Ero già pronta a dovermi leccare le ferite, come avevo sempre fatto; l'avevo capito subito che stare dietro a uno come lui mi avrebbe portato un sacco di graffi da curare.

E quindi intorno a tutti quei pezzi di scheggia, cominciai a formare un callo per soffocare il dolore, per spegnere il bruciore che quella vista mi stava regalando.

Poiché io, di stare male di nuovo, non ne avevo voglia.
Quindi non importava nemmeno della cotta stratosferica che mi ero presa: andava messa da parte, e subito, prima che fosse troppo tardi.

E anche se il callo rendeva il cuore pesante, ne avevo bisogno. Perché io, con la testa china e le spalle curve non andavo da nessuna cazzo di parte.

Nessuno si doveva accorgere quel mio dolore, nessuno lo avrebbe potuto usare contro di me, nessuno mi avrebbe vista debole e ferita.

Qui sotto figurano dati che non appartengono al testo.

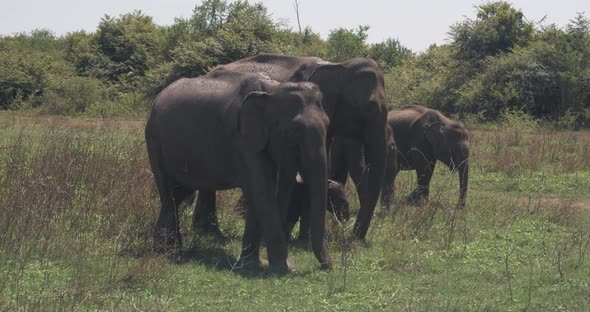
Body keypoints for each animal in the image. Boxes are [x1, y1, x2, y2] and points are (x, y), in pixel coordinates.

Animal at [145, 70, 332, 272]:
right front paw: (286, 268)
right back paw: (170, 254)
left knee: (179, 195)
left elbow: (267, 194)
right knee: (168, 194)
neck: (273, 91)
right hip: (154, 142)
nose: (327, 267)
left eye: (328, 125)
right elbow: (262, 192)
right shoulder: (242, 139)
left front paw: (252, 264)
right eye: (293, 131)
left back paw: (165, 250)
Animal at [197, 53, 390, 239]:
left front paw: (304, 239)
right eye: (369, 107)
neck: (339, 65)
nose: (354, 238)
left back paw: (207, 232)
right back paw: (210, 234)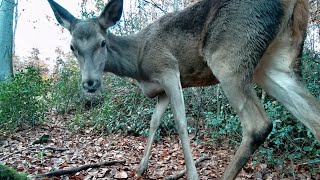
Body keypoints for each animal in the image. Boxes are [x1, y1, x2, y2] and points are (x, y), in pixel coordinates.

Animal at [47, 0, 320, 179]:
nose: (89, 83)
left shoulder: (168, 68)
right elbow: (154, 122)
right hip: (276, 62)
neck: (138, 62)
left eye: (102, 42)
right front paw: (141, 167)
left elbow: (180, 122)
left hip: (228, 54)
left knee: (258, 125)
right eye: (72, 47)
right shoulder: (161, 91)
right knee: (313, 117)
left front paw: (191, 174)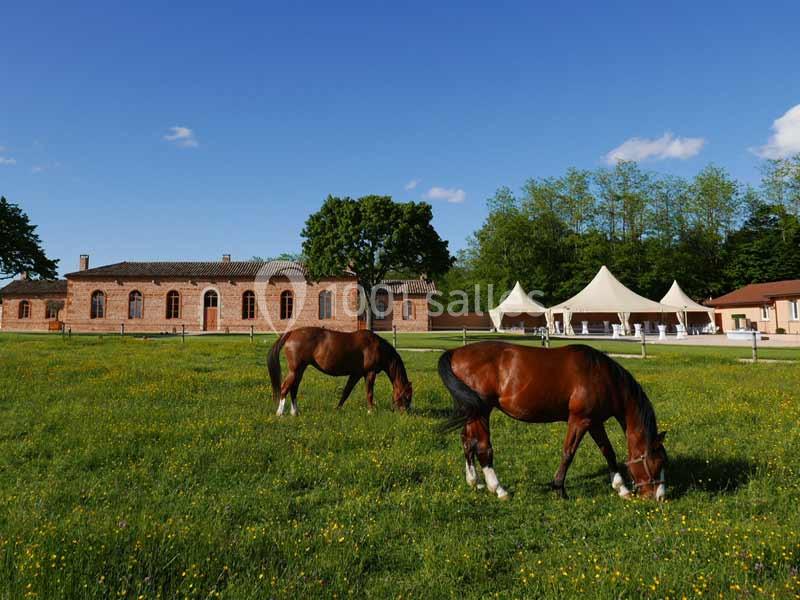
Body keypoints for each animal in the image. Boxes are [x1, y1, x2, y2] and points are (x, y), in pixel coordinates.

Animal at [267, 327, 413, 416]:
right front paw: (371, 411)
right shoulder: (370, 373)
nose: (405, 413)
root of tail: (291, 333)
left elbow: (346, 392)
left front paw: (337, 409)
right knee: (285, 388)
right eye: (407, 396)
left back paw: (295, 412)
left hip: (300, 370)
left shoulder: (356, 374)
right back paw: (280, 413)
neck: (376, 347)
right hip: (295, 370)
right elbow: (369, 393)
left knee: (294, 389)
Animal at [438, 342, 667, 501]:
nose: (660, 497)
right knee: (482, 448)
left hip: (472, 412)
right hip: (482, 412)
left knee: (467, 442)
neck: (603, 376)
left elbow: (608, 452)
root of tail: (456, 352)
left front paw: (621, 488)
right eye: (656, 463)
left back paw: (474, 482)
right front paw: (559, 488)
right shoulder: (580, 421)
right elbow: (568, 453)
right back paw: (499, 489)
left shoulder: (594, 422)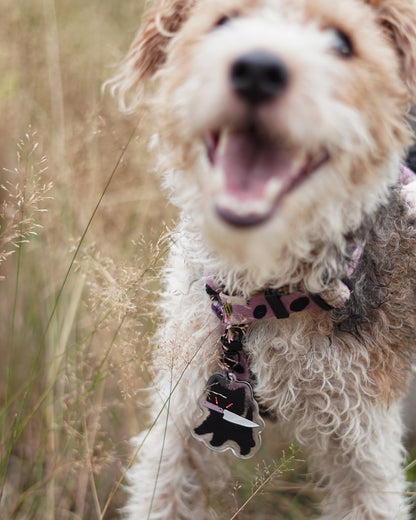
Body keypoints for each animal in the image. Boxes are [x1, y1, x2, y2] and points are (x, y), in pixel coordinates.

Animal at [108, 0, 416, 516]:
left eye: (341, 43)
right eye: (223, 22)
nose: (257, 70)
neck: (268, 301)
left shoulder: (366, 452)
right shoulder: (181, 415)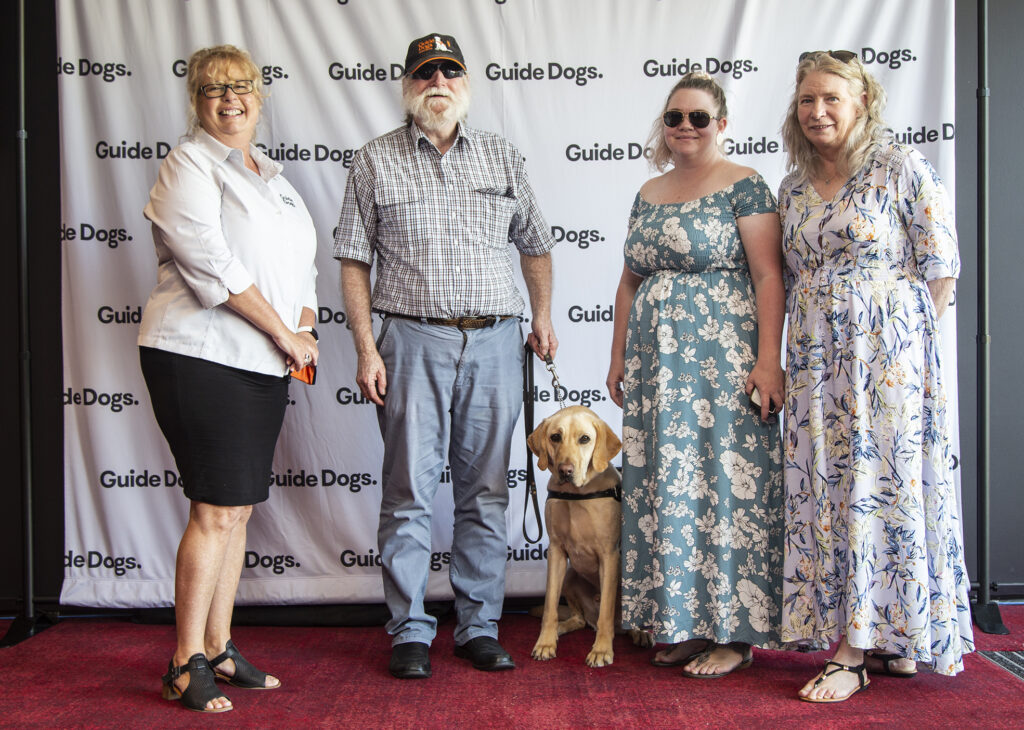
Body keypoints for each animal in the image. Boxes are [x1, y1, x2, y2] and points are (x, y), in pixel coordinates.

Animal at [528, 403, 647, 667]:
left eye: (585, 439)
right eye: (555, 437)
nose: (565, 470)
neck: (578, 495)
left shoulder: (609, 556)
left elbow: (606, 612)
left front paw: (601, 650)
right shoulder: (556, 552)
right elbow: (550, 606)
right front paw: (545, 643)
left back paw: (640, 632)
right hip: (570, 575)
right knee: (580, 619)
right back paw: (563, 627)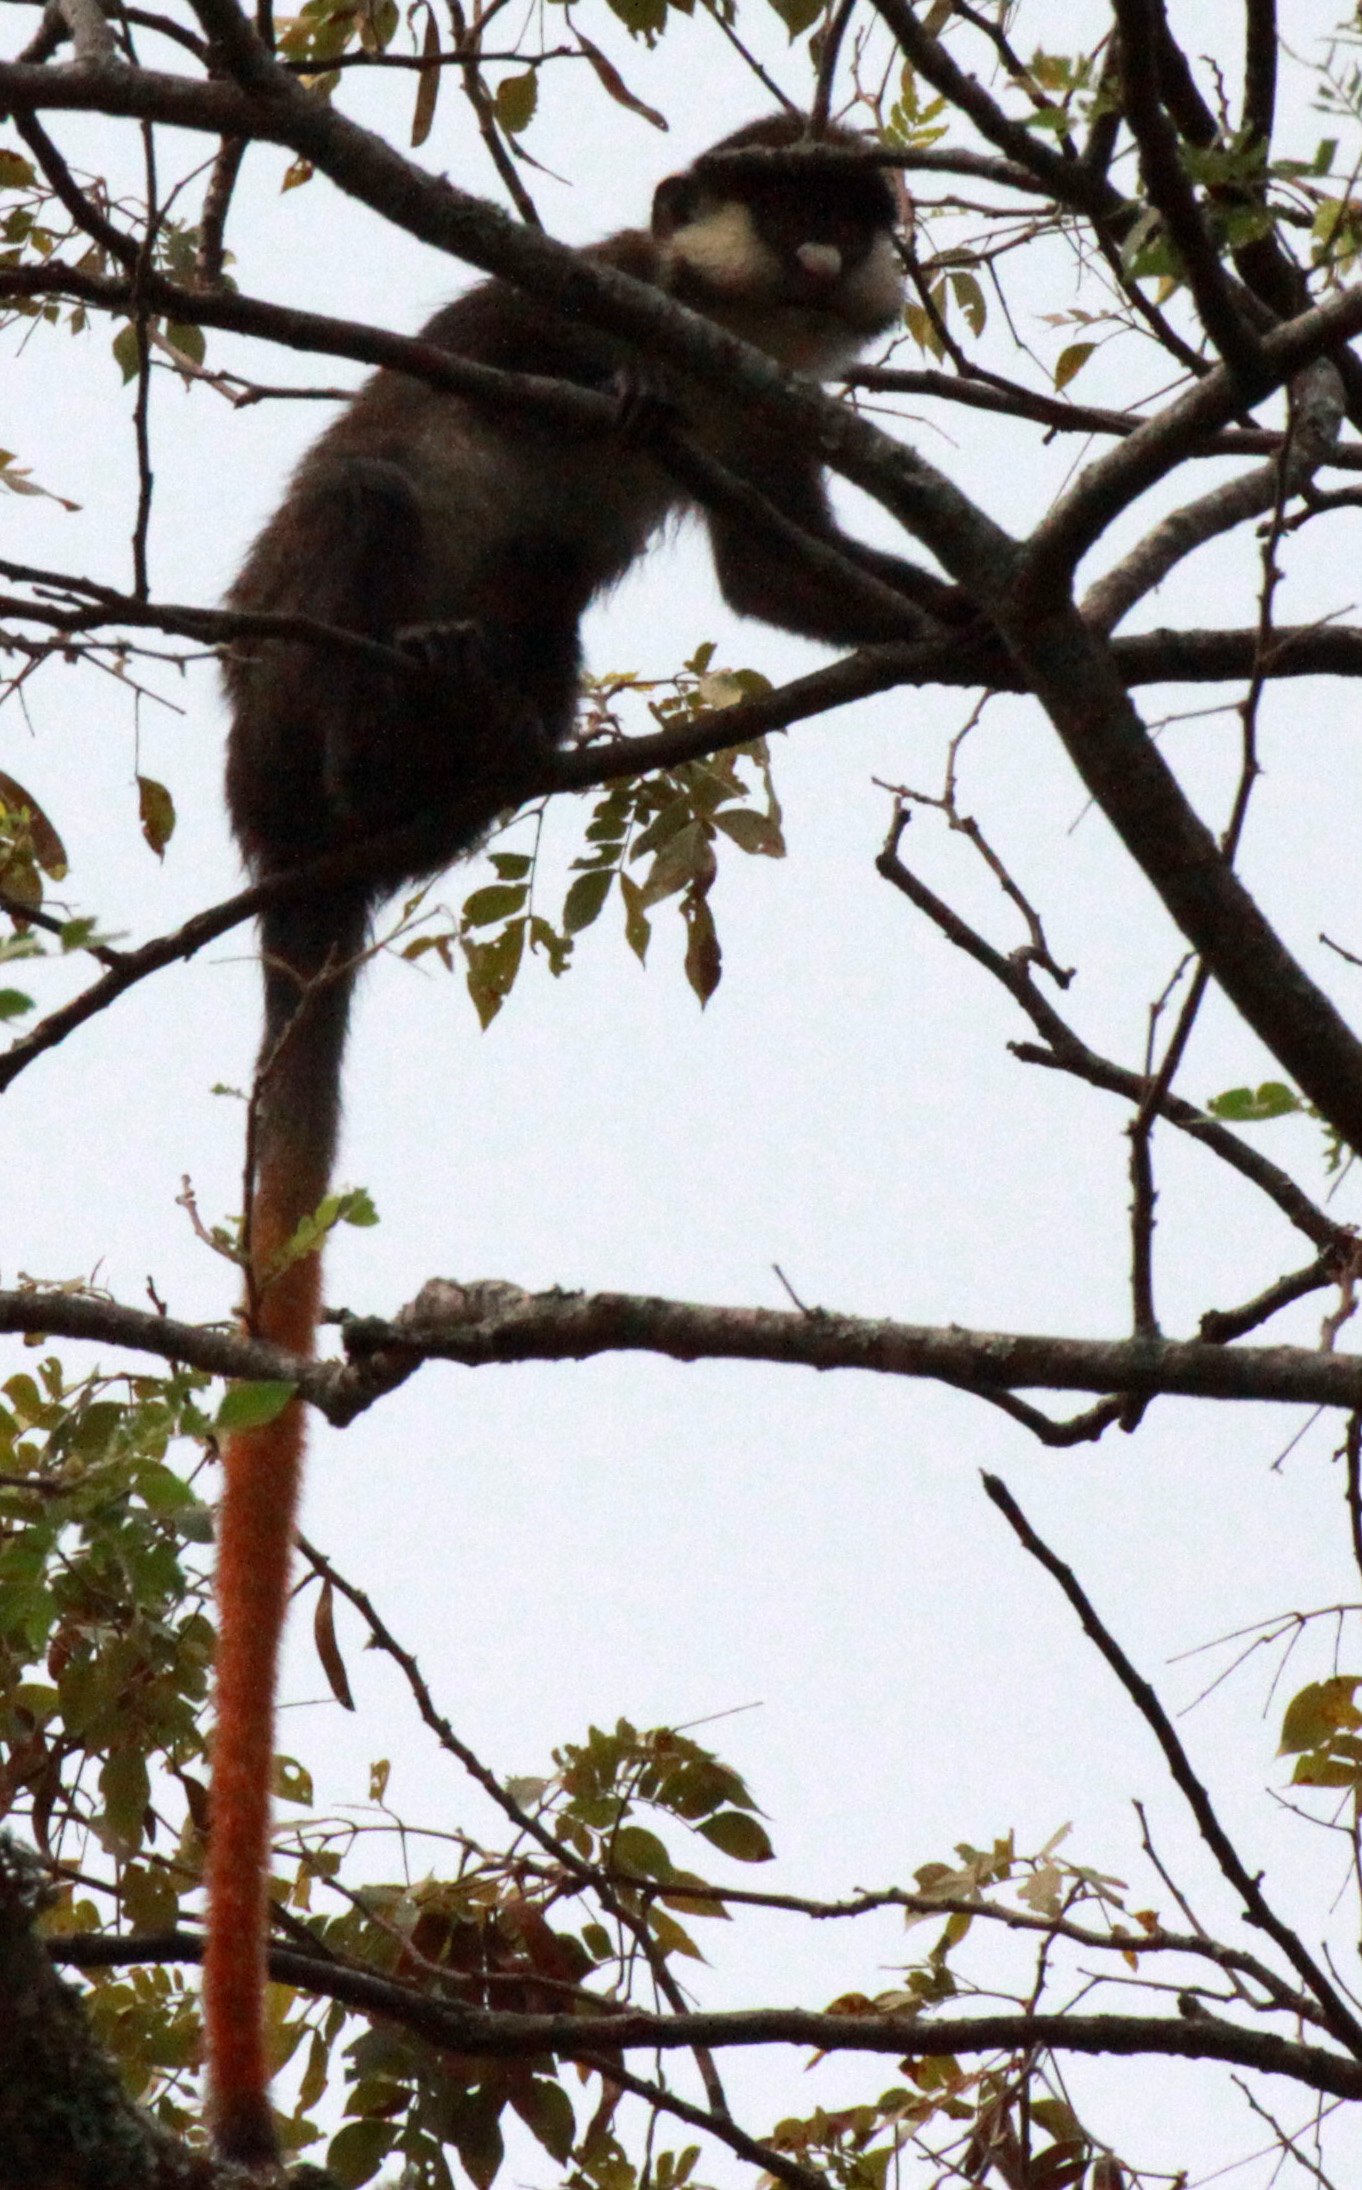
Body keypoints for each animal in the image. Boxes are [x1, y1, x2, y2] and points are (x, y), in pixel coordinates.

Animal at [208, 110, 968, 2168]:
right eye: (790, 204)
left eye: (849, 211)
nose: (833, 256)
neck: (713, 323)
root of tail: (281, 859)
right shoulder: (597, 288)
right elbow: (504, 373)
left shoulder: (765, 396)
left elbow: (782, 577)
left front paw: (1005, 631)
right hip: (283, 695)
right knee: (372, 500)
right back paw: (380, 748)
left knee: (534, 623)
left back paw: (471, 752)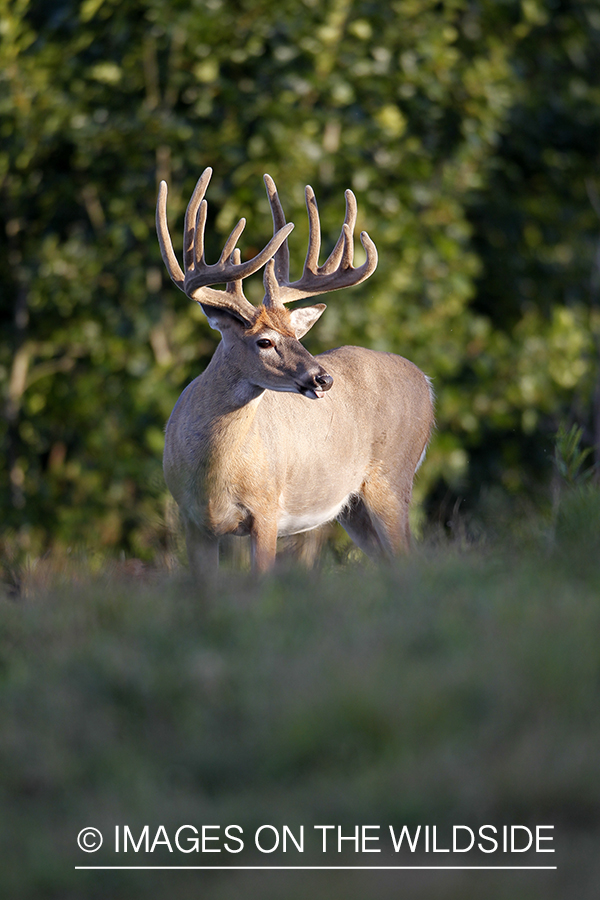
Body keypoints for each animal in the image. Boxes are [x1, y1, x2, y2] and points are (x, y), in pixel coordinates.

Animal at [157, 169, 434, 576]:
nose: (324, 378)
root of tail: (426, 382)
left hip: (392, 477)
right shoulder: (193, 520)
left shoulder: (267, 508)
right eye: (265, 341)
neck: (214, 475)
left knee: (409, 556)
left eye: (295, 334)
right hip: (353, 507)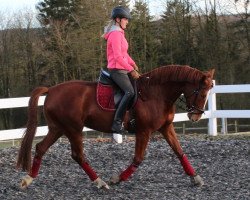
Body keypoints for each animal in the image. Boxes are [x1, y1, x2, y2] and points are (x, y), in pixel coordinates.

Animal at [16, 65, 214, 189]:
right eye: (201, 92)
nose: (195, 116)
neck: (156, 94)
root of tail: (51, 90)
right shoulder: (143, 131)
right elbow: (138, 159)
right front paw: (117, 179)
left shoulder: (166, 128)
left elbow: (179, 152)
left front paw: (196, 178)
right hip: (73, 129)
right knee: (78, 155)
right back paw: (100, 182)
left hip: (58, 128)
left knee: (41, 148)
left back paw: (28, 180)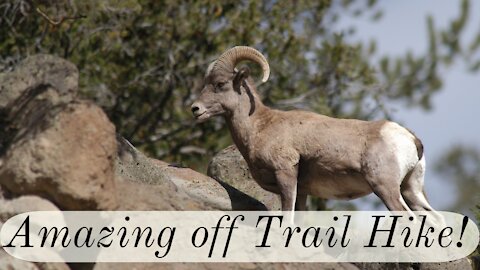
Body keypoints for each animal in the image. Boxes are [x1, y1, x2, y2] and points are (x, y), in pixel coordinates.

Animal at [190, 46, 436, 215]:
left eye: (220, 84)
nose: (195, 109)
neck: (260, 126)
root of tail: (411, 140)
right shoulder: (303, 191)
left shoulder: (286, 175)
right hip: (410, 190)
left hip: (386, 188)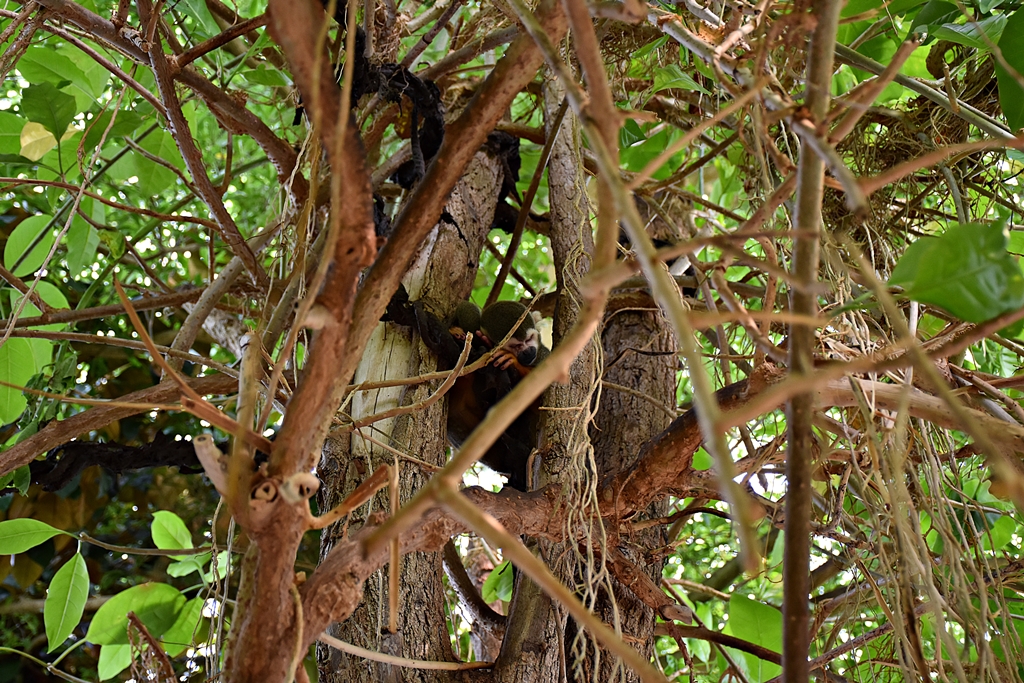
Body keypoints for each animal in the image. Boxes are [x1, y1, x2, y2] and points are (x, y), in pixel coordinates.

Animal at [385, 287, 547, 490]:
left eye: (530, 339)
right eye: (516, 346)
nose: (528, 352)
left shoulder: (542, 355)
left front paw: (512, 362)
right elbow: (467, 313)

Quindi alzai il mento e sorrisi sfrontata, vincitrice su quelle schegge che ero riuscita a fermare appena in tempo. Giusto un soffio prima che si infilassero nelle pieghe dell'anima, dove poi era impossibile recuperarle.

Perché forse, Josh non ne valeva la pena.

«E tu chi sei?» la mora mi squadrò da capo a piedi, con le braccia conserte e un'espressione di puro disgusto sul bel viso.

Alzai le spalle, indifferente «Scarlett.»

A lei la risposta parve non piacere, perché sbuffò teatralmente e roteò gli occhi.
Sapevo benissimo cosa intendesse con quella domanda: voleva inquadrare il mio ruolo, conoscere la mia collocazione, sapere se le sarei stata d'intralcio.

Beh, aveva sbagliato persona con cui usare banali giri di parole, non le avrei dato la soddisfazione di vedermi piegata.

Dei risolini mi fecero girare, e ringraziai la poca grazia di Brandon che inciampò nei gradini del portico, andando a sbattere contro la porta a vetri.

Annie gli era subito dietro, ancora completamente fradicia, ma quando incrociò gli occhi dell'angelo alle mie spalle, la smorfia che assunse mi fece accapponare la pelle.